[Data for this exercise]

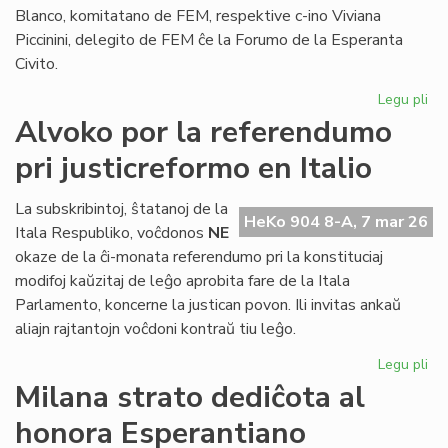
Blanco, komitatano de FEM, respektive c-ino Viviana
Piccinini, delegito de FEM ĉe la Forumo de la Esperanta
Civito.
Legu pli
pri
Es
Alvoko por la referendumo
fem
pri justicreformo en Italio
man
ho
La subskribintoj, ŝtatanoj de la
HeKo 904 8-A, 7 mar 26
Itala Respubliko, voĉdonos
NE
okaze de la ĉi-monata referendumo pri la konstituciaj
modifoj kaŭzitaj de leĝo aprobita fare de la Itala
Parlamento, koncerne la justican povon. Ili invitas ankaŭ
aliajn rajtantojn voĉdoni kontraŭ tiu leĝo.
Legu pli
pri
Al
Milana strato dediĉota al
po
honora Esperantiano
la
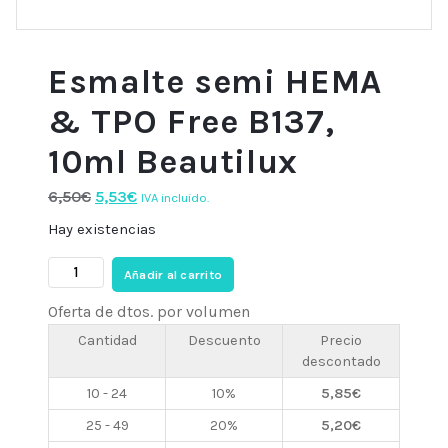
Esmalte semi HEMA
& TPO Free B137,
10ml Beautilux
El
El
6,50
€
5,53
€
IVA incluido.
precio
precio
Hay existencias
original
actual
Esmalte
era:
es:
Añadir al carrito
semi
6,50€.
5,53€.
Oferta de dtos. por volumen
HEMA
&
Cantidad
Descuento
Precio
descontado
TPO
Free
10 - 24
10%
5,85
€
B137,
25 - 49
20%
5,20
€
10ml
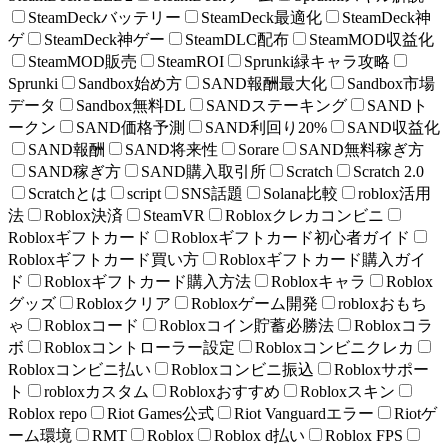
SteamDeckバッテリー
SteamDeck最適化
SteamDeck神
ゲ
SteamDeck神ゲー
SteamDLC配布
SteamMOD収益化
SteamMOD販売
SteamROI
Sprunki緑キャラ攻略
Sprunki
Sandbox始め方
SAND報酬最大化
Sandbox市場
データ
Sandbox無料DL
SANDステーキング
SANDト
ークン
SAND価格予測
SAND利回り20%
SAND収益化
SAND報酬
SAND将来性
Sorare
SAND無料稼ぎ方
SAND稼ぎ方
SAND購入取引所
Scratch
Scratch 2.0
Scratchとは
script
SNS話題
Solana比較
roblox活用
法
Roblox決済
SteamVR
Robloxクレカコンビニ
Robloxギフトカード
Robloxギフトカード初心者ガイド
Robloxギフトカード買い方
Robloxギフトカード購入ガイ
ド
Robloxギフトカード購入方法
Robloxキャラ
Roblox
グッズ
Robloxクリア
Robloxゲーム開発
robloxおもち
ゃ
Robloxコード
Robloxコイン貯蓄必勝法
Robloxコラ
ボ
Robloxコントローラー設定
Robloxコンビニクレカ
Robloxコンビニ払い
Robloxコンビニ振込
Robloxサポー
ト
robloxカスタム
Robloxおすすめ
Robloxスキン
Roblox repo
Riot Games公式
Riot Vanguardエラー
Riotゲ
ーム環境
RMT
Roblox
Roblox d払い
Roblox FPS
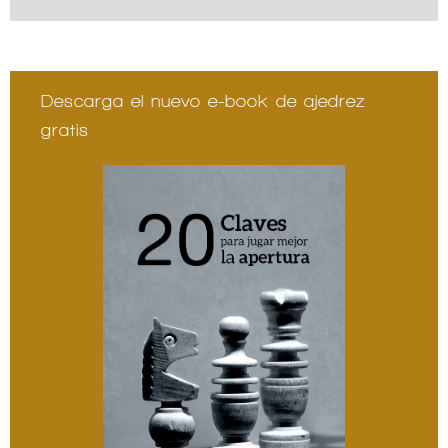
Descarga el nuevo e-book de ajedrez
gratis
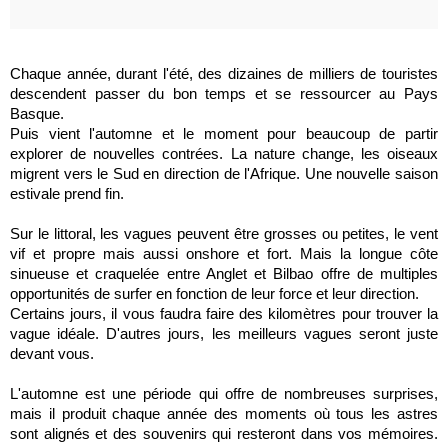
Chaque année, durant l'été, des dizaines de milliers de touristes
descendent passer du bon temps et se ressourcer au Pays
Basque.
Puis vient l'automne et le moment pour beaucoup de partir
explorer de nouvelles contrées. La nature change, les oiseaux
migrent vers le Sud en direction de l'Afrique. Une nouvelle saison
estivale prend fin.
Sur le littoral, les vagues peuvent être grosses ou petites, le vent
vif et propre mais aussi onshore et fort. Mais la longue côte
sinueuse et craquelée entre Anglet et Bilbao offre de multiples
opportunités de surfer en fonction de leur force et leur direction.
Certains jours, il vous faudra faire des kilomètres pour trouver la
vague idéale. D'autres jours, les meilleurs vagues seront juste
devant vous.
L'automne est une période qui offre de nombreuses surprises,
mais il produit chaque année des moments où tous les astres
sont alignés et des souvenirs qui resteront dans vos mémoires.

[/Data for this exercise]

--- Instructions for the task ---
Wherever the string "referendumo" occurs in the records, copy the line it is in.

--- Exercise response ---
Alvoko por la referendumo
okaze de la ĉi-monata referendumo pri la konstituciaj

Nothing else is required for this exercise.